During the six months ended March 31, 2017, the Company (i) borrowed $8,710 from its chief executive officer, (ii) borrowed $20,751 from its former chief executive officer and (iii) repaid $2,379 to the former chief executive officer. On January 30, 2017, in connection with the sale by the former chief executive officer of his stock, a non-interest bearing demand loan of $28,372, was cancelled by the former chief executive officer and recorded as additional paid-in capital.
As of March 31, 2018 and September 30, 2017, the Company had due to related parties of $95,294 and $36,379, respectively.
NOTE 5 - COMMITMENTS AND CONTINGENCIES
On November 30, 2017, the Company entered into a lease agreement to rent a storage place in Hong Kong for a two-year term at HK$19,500 (approximately $2,500) per month. The Company paid $4,992 (HK$39,000) as a security deposit. For the three and six months ended March 31, 2018, the Company incurred $7,533 and $10,053 rent expense, respectively.
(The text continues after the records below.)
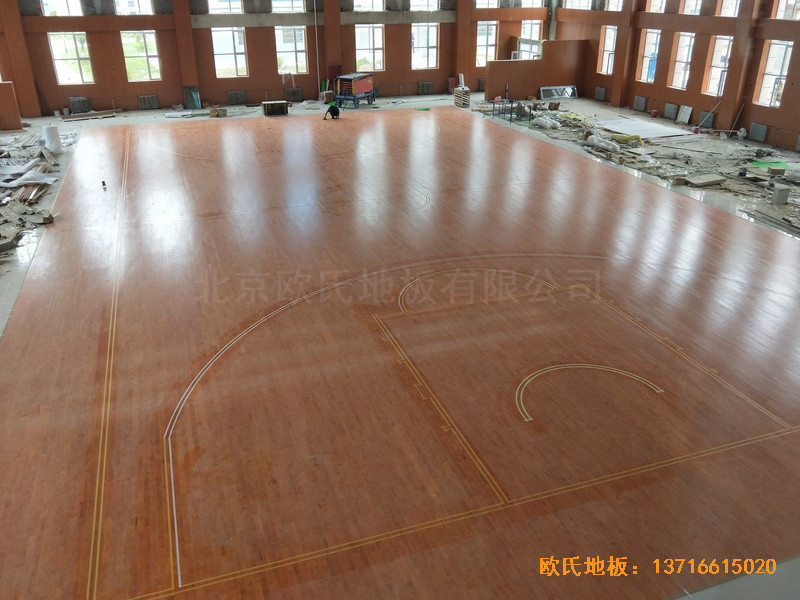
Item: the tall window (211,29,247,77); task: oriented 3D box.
[{"bbox_3d":[-9.299,-13.584,31.776,1.756,2.558,0.200,-8,26,-15],"label":"tall window"}]

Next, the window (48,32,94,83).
[{"bbox_3d":[-16.873,-12.402,29.767,1.756,2.558,0.200,-8,26,-15],"label":"window"}]

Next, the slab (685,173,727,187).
[{"bbox_3d":[10.190,-3.958,19.282,1.257,0.140,0.593,-11,27,-21],"label":"slab"}]

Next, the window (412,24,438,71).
[{"bbox_3d":[1.544,-15.185,34.689,1.756,2.558,0.200,-8,26,-15],"label":"window"}]

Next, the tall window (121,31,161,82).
[{"bbox_3d":[-13.664,-12.892,30.622,1.756,2.558,0.200,-8,26,-15],"label":"tall window"}]

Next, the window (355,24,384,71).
[{"bbox_3d":[-1.691,-14.721,33.814,1.756,2.558,0.200,-8,26,-15],"label":"window"}]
There were no rent expense incurred in the three and six months ended March 31, 2017.
NOTE 6 -
SUBSEQUENT EVENTS
The Company has evaluated subsequent events that have occurred after the date of the balance sheet through the date of issuance of these financial statements and determined that no subsequent event requires recognition or disclosure to the financial statements.